ST: Let's talk a bit about Side A of Wonder Now. I hear the songs there as preparation or conditioning for Side B. Were they created with that sort of intent, as a set up or series of stages designed to heighten the effect of "All Ways Different"?

CP: To me, the two sides are completely different. I mostly listen to LPs and generally only listen to one side and then I move on to something else. My attention span for any one type of music is pretty short. Ideally, “All Ways Different” should be listened to with intention and a readiness to focus and relax, which is not as necessary when listening to the music side. I like the idea that the songs prepare or condition the listener for this experience, but I did not consciously intend it to be that way.

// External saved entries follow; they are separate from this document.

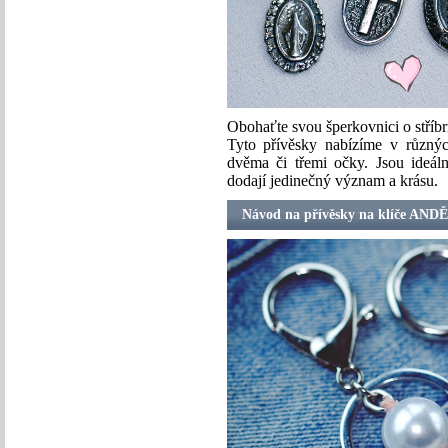
Obohaťte svou šperkovnici o stří
Tyto přívěsky nabízíme v různýc
dvěma či třemi očky. Jsou ideál
dodají jedinečný význam a krásu.
Návod na přívěsky na klíče AN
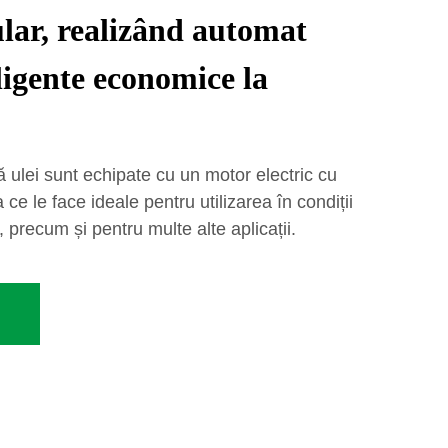
lar, realizând automat
ligente economice la
ulei sunt echipate cu un motor electric cu
 ce le face ideale pentru utilizarea în condiții
 precum și pentru multe alte aplicații.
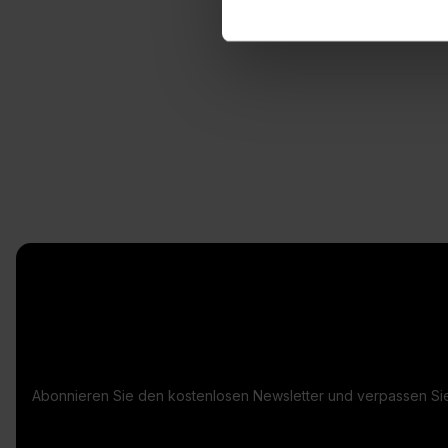
Abonnieren Sie den kostenlosen Newsletter und verpassen Sie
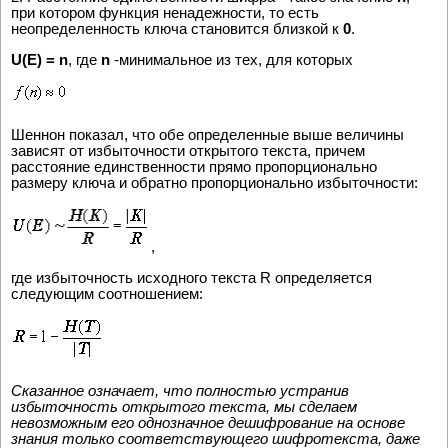
при котором функция ненадежности, то есть
неопределенность ключа становится близкой к
0
.
U(E) = n
, где
n
-минимальное из тех, для которых
Шеннон показал, что обе определенные выше величины
зависят от избыточности открытого текста, причем
расстояние единственности прямо пропорционально
размеру ключа и обратно пропорционально избыточности:
,
где избыточность исходного текста R определяется
следующим соотношением:
Сказанное означает, что полностью устранив
избыточность открытого текста, мы сделаем
невозможным его однозначное дешифрование на основе
знания только соответствующего шифротекста, даже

I believe very strongly that music is a means of communication between the mundane and the spiritual. As such, I prefer it to be as selfless as possible, surprising, and a journey of discovery. I have a specific way of recording songs that, for me, maximizes these things within each part of the process. First, I tend to push instruments and microphones outside the limits of their ability. For electronic instruments this means hotwiring them such as the Omnichord on the “Infinity of Finiteness”—it is the only instrument played on that song. When I play that instrument, and all of the instruments I make, I don't really know what sound is going to happen when I make a patch or flip a switch. That's why it's fun!

For acoustic recording, this often means pushing microphones into the realm of warping the sound by being too close or loud or causing popping and clicks. You can hear this with the bells on “The Finiteness of Infinity.” When I was playing and recording those bells, I had no idea what it actually sounded like because the location and sensitivity of the microphone made the recorded product so different from what I was hearing. In actuality as I recorded the bells, I was in a very echo-y room and the cascading vibrations were doing crazy shit to my ears which I have never heard on any recording.

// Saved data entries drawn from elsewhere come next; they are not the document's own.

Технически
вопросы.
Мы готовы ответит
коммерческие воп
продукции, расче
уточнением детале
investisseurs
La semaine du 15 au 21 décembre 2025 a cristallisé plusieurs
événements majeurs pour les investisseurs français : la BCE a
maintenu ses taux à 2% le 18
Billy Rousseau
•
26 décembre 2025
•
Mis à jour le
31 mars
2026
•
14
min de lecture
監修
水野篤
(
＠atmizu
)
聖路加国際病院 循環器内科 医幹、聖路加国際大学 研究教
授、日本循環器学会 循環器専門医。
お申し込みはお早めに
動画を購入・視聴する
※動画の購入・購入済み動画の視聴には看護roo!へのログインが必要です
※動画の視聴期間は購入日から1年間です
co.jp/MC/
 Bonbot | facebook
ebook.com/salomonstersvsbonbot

Music in the moment is completely separate being from music recorded; in recognition of this, I utilize my tools to find a new form. As this unfolds, I create a conversation with spirit by giving the instruments a voice that is outside of the realm of what they were made for. This voice is what I am looking for and listening to, and I find it much more pleasing than listening to myself.
Second, on almost every solo song I have ever recorded I play each track blindly without listening to or playing along with the other tracks recorded for that song. I recorded my first album, Prepare Your Self, on a four-track stereo reel-to-reel and this lack of trying to sync up/control the sound made that spiritual connection palpable to me. I love the unexpected rhythms and cycles that occur naturally within my playing and the instruments themselves and only show themselves at the end. It's like paying attention to your own breath. The mixing process also becomes very important and I always do it with a manual mixing board. That way I can barely keep track of which track is which so even the mixing becomes slightly out of control. This often creates songs that are deeply disconcerting and difficult to listen to for me, but I enjoy a visceral reaction of almost any kind so I just go with it.

ST: What are some artists, albums, and music that bring you joy or peace personally?

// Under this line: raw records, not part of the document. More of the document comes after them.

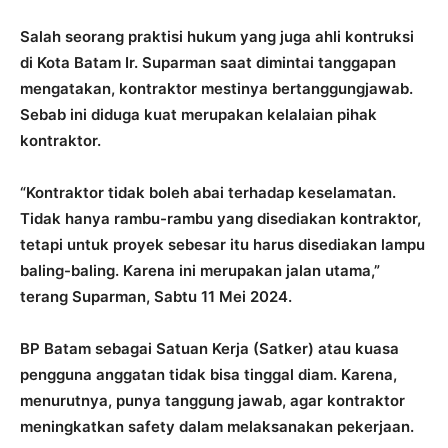
Salah seorang praktisi hukum yang juga ahli kontruksi
di Kota Batam Ir. Suparman saat dimintai tanggapan
mengatakan, kontraktor mestinya bertanggungjawab.
Sebab ini diduga kuat merupakan kelalaian pihak
kontraktor.
“Kontraktor tidak boleh abai terhadap keselamatan.
Tidak hanya rambu-rambu yang disediakan kontraktor,
tetapi untuk proyek sebesar itu harus disediakan lampu
baling-baling. Karena ini merupakan jalan utama,”
terang Suparman, Sabtu 11 Mei 2024.
BP Batam sebagai Satuan Kerja (Satker) atau kuasa
pengguna anggatan tidak bisa tinggal diam. Karena,
menurutnya, punya tanggung jawab, agar kontraktor
meningkatkan safety dalam melaksanakan pekerjaan.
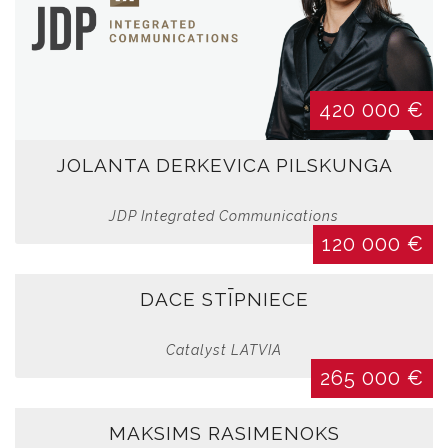
420 000 €
JOLANTA DERKEVICA PILSKUNGA
JDP Integrated Communications
120 000 €
DACE STĪPNIECE
Catalyst LATVIA
265 000 €
MAKSIMS RASIMENOKS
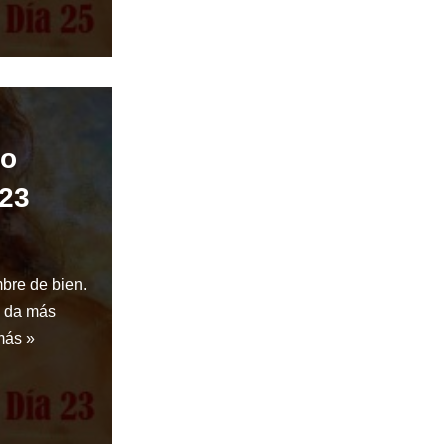
do
 23
mbre de bien.
: da más
más »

CP: This is a question I have always found very difficult to answer. When I was little I used to rotate all of the stuffed animals on my bed so that each one would take turns getting a prime spot. Maybe it comes with being a Libra. I have so many incredible contemporaries that I hesitate to name any one because then 10 other names pop into my head and I just get confused. I will simply say that I feel inspired constantly and love to check out all the different scenes in Baltimore and beyond.